[Quoted passage]:
-=-=-

Trying on pants isn’t the time for reinventing the wheel. If you have found a company that makes pants that fit you well, consider yourself lucky and stick with them. If the particular pair of pants have a name, remember it and look for that cut again in the future.
#4- Fit through the widest part of your body
Men seem to have it so easy. They buy pants by waist and length. Women on the other hand don’t. We have to contend with these arbitrary sizes, that basically mean nothing, and then wing it in the dressing room. When buying pants, fit them through the widest part of the body, which, for most women, is usually the hips and thighs. If you are exceptionally curvy, there is a good chance that you will have to take the pants in at the waist. A pain, for sure, but it is a heck of a lot easier to take in than let out.
#5- Give it a second
I can practically feel whether or not a pair of pants will fit well before they are fully on my body. Having more bulbous thighs, if they feel tight going on, I don’t even bother pulling them the rest of the way up. However, if you can get pants on, and they fit, before you just pull them off in frustration, give them a chance. I can’t tell you how many times I have had a client put on a pair of pants and, at first, tell me they are awful, and then, just a few minutes later, start liking them. This happened with my pantrum client who, by the way, wound up buying the pants she, at first, threw across the dressing room in a fit of rage.
At first she didn’t like them. She thought she looked bad. However, I had her keep them on as I handed her different tops to try on. Through this process of giving time for the pants to settle on her body, and also see what the pants looked like with a variety of tops, she actually said, “Hmm, I like these pants. They’re pretty cute.” <Insert my eye roll here>
Don’t just whip pants off your body in a full blown pantrum. These pants have been hanging, one dimensional, on a hanger, and now you are asking them to conform to your body. Give them more than a nanosecond to settle in. Plus, pants often stretch, particularly cotton pants or styles with lycra in them. Try sitting, bending and squatting to let them move with you and then decide.
Obviously, if you can’t get the pants on or you can barely breathe, you don’t have to put yourself through this, but if a pair of pants have a chance, give them one.
#6- It’s not you, it’s the pants
The last thing I want to say about trying on pants is that it’s not you, it’s the pants. If you have thrown a pantrum in the dressing room, first, it’s normal and we have all been there, but try gaining your composure and understand that you are making judgments about your body over something that is essentially make believe. Yes, it can be hard to have to size up or to not fit into a pair of pants in a size that was once your “fat size”, but considering how arbitrary the sizes are, how each company fits differently and, most importantly, how silly it is to judge the worth of your existence on this planet by whether or not a pair of pants slides over your butt, it’s all just silly. As a very dear client said to me once, “I’m not apologizing for the way my body is built, fashion should be apologizing to me for not making pants that fit the way my body is shaped.”
Damn straight, sister.
On this pants note, be sure to look out for an article on pants in November’s Real Simple that I was asked to contribute to as an expert. It’s a really great piece that will be chock full of great pants fitting information.
Thank You! I too have ‘bulbous’ thighs and avoid trying on pants until the last pairs I bought are hanging by a thread… and unfortunately for me, by this time the cut and fit of the pants I like have often been discontinued!
Ugh, I hate it when that happens!!

-=-=-

[Listed entries]:
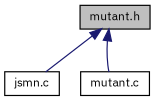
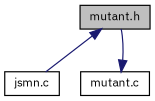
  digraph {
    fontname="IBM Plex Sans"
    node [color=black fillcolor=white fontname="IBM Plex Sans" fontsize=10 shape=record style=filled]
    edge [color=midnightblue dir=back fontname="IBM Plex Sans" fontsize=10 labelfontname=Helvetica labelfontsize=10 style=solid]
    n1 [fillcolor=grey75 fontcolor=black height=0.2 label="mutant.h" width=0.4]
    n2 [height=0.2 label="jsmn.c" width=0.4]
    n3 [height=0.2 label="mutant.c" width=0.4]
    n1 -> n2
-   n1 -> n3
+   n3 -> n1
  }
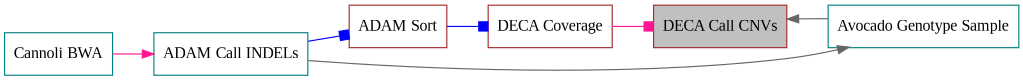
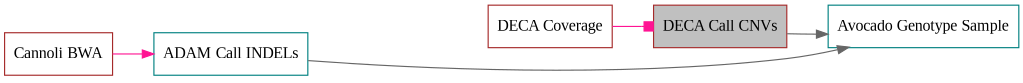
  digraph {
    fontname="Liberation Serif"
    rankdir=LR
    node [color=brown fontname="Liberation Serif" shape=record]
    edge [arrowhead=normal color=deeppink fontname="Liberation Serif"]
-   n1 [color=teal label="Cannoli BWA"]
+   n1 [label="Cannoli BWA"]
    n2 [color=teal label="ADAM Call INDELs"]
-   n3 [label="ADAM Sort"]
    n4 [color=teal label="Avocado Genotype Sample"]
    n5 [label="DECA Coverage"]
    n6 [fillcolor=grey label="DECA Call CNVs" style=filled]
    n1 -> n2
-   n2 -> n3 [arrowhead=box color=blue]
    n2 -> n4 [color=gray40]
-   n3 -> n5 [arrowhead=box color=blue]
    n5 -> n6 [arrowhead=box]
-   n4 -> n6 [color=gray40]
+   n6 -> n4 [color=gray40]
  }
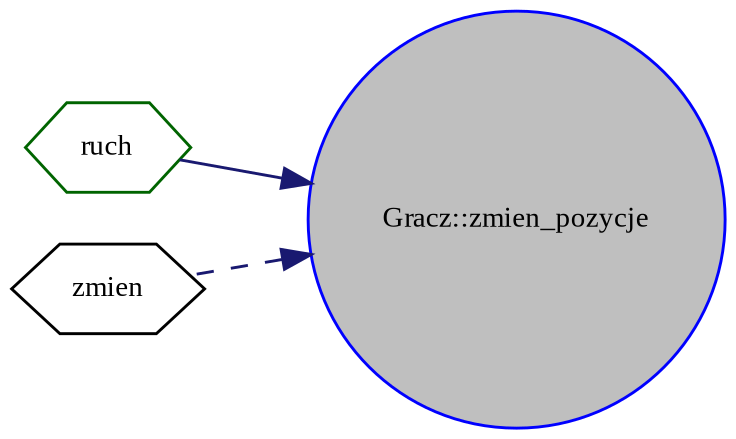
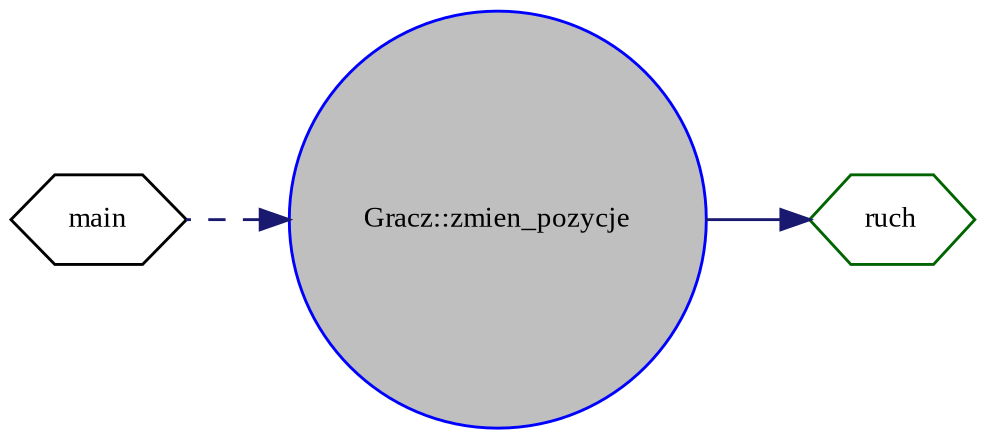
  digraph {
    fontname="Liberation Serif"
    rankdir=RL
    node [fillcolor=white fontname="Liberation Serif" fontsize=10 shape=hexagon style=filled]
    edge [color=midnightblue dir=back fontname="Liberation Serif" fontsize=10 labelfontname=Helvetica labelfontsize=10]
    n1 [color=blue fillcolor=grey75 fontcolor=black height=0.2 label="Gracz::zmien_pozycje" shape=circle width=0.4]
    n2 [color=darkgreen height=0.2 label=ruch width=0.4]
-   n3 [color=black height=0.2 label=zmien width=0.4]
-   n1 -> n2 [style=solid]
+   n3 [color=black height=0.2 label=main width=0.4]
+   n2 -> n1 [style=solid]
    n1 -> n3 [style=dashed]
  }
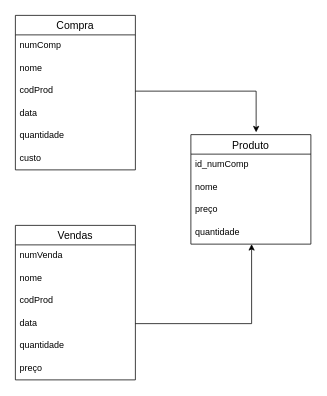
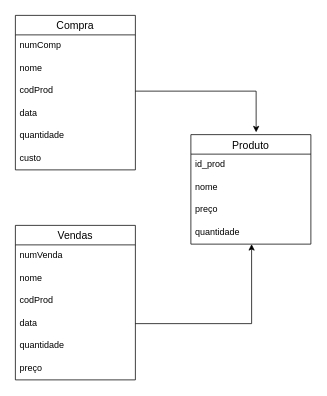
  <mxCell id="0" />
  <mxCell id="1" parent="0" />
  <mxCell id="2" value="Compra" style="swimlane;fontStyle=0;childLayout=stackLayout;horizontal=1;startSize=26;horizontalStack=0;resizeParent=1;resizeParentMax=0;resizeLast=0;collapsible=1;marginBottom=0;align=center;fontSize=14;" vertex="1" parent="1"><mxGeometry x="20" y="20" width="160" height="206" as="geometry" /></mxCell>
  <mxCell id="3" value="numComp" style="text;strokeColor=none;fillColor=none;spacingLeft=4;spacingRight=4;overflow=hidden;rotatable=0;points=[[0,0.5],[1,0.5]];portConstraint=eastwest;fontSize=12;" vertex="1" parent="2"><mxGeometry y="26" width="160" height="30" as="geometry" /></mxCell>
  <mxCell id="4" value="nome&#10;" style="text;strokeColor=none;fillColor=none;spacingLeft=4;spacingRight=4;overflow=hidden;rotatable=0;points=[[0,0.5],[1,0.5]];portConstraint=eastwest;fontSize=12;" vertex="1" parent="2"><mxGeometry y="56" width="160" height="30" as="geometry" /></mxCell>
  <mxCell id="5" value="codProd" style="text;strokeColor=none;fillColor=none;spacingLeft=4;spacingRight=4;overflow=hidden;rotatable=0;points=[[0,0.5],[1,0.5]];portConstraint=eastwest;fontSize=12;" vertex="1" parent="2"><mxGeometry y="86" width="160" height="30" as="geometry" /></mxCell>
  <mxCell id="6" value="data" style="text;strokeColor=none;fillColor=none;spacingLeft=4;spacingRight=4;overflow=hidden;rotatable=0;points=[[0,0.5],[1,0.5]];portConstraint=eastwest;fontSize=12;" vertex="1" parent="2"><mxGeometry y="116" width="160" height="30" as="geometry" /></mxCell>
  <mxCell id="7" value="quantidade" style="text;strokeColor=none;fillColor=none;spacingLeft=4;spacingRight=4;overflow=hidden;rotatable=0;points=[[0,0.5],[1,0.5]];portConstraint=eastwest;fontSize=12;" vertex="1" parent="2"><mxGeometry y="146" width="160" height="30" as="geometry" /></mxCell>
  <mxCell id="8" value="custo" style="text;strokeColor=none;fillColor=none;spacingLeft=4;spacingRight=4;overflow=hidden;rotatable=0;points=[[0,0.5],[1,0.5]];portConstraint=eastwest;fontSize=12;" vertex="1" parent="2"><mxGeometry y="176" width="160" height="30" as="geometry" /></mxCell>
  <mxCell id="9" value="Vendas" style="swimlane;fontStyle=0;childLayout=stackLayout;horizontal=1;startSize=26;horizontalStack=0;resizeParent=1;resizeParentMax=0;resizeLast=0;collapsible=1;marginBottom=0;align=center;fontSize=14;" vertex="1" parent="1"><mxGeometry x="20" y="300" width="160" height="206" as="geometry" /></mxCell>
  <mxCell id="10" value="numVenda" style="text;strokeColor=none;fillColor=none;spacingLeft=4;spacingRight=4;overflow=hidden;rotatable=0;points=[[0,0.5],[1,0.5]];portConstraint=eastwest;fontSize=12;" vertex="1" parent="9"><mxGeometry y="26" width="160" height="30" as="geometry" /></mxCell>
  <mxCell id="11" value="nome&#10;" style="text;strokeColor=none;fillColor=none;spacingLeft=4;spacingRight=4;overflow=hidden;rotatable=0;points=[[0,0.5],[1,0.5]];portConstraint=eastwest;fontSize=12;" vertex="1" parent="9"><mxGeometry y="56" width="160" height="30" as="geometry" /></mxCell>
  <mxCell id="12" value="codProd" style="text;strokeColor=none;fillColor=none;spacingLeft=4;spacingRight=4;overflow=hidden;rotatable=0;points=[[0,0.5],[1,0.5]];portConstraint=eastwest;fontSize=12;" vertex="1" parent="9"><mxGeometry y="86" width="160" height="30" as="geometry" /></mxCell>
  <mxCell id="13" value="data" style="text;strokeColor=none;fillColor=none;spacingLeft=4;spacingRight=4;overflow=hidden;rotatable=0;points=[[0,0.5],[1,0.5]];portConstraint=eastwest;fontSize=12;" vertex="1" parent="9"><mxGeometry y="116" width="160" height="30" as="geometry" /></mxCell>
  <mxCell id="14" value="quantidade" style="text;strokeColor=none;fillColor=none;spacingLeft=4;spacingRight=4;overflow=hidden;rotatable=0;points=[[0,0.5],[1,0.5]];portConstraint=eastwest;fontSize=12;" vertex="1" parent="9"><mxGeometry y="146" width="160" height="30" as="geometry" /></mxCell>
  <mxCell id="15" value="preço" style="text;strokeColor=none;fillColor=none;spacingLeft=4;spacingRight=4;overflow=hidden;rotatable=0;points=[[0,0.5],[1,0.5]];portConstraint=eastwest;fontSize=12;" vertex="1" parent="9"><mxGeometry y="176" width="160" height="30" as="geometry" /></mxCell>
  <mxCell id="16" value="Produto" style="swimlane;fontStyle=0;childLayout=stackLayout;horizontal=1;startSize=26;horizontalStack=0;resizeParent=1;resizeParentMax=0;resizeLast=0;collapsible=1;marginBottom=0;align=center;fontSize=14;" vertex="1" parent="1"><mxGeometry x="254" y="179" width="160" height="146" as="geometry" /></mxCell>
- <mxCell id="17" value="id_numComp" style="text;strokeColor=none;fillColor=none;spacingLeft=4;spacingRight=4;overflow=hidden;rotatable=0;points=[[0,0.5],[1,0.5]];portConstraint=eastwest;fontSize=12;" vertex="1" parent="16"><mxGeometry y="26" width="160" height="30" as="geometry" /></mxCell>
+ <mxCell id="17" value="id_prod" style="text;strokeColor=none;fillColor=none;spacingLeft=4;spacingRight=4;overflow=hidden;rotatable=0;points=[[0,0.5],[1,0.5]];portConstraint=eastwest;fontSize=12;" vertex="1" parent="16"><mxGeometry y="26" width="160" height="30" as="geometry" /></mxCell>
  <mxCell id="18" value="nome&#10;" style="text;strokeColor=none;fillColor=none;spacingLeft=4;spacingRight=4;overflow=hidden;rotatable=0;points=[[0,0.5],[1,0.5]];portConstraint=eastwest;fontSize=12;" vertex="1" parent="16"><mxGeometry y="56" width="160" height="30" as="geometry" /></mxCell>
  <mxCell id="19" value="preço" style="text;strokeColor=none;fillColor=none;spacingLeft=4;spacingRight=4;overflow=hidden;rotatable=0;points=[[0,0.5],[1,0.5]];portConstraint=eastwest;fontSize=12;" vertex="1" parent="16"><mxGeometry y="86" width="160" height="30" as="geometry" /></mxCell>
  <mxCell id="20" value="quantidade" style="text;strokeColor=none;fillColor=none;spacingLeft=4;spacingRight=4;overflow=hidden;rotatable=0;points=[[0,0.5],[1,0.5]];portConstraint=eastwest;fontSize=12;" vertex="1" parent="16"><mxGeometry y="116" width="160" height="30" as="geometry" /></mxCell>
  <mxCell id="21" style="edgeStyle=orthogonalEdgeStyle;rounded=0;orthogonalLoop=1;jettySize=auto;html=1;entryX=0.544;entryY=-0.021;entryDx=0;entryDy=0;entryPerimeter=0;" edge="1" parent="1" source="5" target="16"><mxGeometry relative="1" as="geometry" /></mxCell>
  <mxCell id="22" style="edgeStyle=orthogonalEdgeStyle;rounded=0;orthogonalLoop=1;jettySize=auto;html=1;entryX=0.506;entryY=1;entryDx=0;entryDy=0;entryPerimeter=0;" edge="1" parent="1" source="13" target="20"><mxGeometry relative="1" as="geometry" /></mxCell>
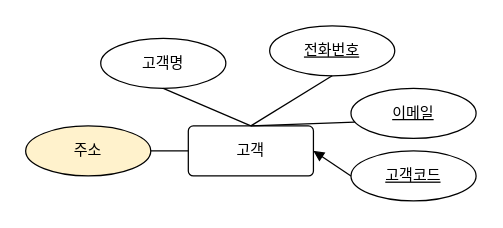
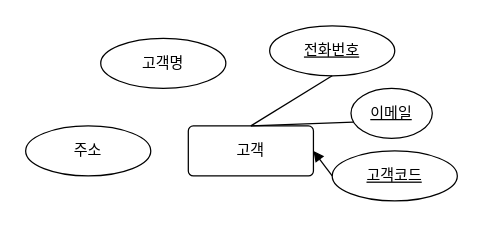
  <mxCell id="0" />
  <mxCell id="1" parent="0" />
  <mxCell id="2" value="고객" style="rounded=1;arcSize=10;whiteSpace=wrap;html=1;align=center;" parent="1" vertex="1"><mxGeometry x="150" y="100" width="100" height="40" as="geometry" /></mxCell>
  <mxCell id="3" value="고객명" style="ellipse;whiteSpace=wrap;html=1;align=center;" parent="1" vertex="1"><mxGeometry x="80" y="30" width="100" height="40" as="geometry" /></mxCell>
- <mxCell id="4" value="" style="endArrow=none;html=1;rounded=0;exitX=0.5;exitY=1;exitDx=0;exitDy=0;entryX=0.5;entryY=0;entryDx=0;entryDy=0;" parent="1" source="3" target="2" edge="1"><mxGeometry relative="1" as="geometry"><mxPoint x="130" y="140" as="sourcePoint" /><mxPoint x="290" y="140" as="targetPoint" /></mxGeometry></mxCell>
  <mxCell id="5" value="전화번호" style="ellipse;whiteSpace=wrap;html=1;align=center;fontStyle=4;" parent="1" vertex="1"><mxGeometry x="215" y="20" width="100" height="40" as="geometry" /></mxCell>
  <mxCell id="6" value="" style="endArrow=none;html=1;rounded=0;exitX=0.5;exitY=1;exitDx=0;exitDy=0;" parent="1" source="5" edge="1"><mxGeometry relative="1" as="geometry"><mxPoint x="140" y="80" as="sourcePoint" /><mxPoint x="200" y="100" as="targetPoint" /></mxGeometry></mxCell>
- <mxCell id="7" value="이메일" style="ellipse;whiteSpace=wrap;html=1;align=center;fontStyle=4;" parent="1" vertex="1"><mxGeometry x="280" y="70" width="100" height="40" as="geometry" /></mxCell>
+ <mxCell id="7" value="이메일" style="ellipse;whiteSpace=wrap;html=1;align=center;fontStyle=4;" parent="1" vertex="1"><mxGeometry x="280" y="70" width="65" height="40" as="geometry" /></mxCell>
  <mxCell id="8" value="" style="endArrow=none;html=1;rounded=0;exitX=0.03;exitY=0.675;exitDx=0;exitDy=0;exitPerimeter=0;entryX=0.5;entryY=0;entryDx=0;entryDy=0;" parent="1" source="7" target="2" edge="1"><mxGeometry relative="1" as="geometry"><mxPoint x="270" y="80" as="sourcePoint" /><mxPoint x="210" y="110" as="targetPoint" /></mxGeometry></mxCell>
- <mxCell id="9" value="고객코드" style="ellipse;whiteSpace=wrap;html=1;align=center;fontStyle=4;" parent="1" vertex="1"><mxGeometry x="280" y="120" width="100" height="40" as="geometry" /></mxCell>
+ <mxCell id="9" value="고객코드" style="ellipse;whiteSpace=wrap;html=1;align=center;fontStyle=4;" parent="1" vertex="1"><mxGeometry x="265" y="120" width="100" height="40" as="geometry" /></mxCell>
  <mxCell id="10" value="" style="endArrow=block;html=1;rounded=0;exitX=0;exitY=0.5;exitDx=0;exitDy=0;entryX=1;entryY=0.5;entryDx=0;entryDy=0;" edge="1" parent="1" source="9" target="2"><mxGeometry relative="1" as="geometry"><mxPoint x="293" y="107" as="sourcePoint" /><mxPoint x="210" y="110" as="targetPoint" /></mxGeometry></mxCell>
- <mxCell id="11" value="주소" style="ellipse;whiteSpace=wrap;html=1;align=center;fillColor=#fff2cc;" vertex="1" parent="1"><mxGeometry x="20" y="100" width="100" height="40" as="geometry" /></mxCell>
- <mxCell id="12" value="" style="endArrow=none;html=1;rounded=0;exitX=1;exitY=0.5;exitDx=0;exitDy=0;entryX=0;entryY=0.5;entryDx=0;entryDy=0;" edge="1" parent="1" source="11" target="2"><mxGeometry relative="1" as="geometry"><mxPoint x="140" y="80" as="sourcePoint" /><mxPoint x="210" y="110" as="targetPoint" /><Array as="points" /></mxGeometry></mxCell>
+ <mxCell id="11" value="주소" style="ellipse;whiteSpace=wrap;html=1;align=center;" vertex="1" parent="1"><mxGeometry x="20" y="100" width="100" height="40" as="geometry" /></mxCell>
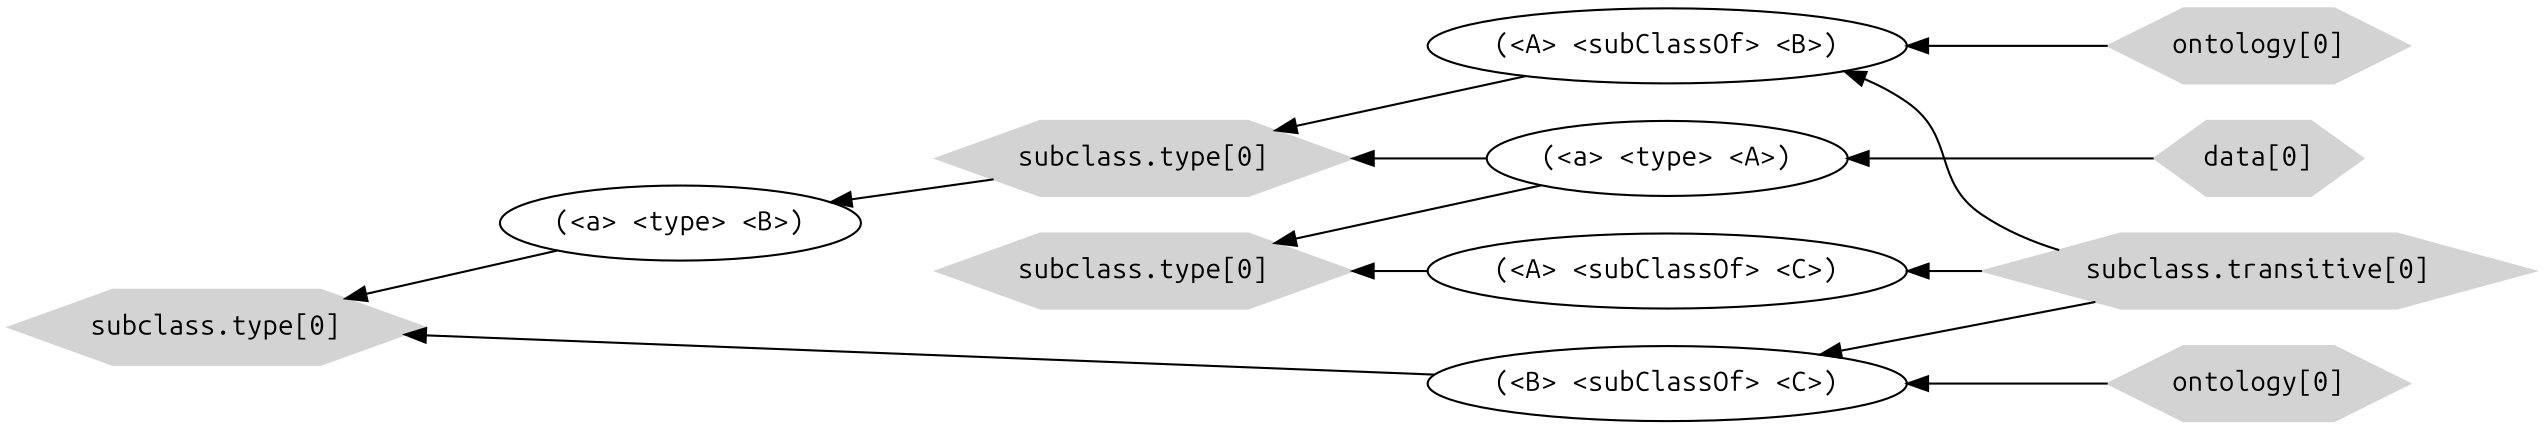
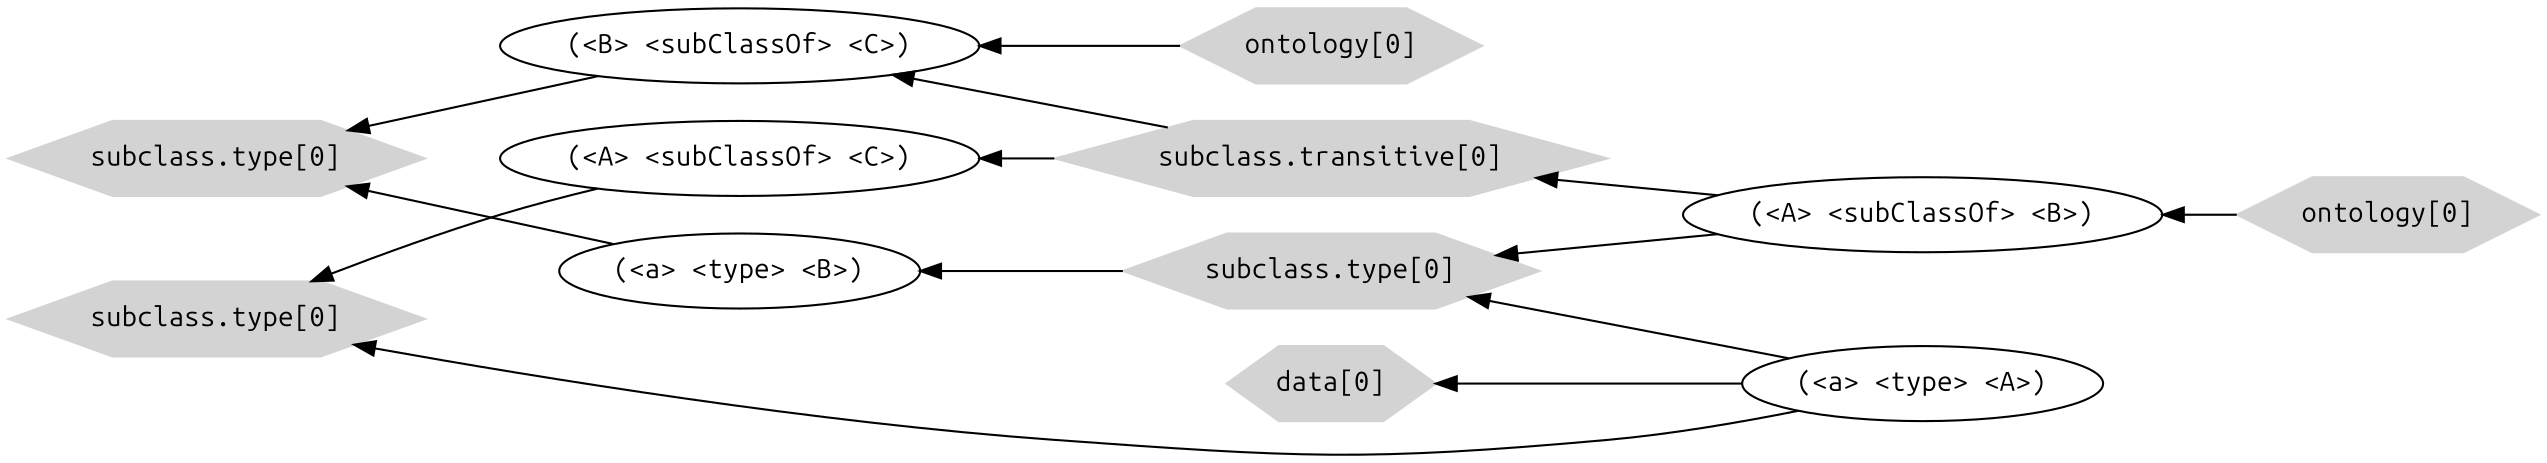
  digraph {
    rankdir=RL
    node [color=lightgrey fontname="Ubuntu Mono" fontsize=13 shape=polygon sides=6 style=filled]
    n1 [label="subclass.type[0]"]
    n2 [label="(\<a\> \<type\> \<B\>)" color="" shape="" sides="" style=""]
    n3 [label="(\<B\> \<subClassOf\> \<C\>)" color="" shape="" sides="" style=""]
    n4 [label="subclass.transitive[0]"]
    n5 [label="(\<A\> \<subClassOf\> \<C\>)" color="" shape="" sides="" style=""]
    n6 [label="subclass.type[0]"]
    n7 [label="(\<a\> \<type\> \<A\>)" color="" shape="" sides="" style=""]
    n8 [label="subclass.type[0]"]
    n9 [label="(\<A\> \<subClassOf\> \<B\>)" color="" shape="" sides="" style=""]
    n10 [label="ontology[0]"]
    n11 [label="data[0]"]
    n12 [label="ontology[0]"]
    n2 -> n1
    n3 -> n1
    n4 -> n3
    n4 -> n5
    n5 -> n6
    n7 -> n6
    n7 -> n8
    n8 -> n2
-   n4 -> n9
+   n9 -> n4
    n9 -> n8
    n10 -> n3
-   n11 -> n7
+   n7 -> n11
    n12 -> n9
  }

-=-=-

[Given task]:
Reproduce the stretch of the piece on trying on pants from "Thank You! I" through "often been discontinued!". The material has nothing to do with the piece on trying on pants.

[Result for this exercise]:
Thank You! I too have ‘bulbous’ thighs and avoid trying on pants until the last pairs I bought are hanging by a thread… and unfortunately for me, by this time the cut and fit of the pants I like have often been discontinued!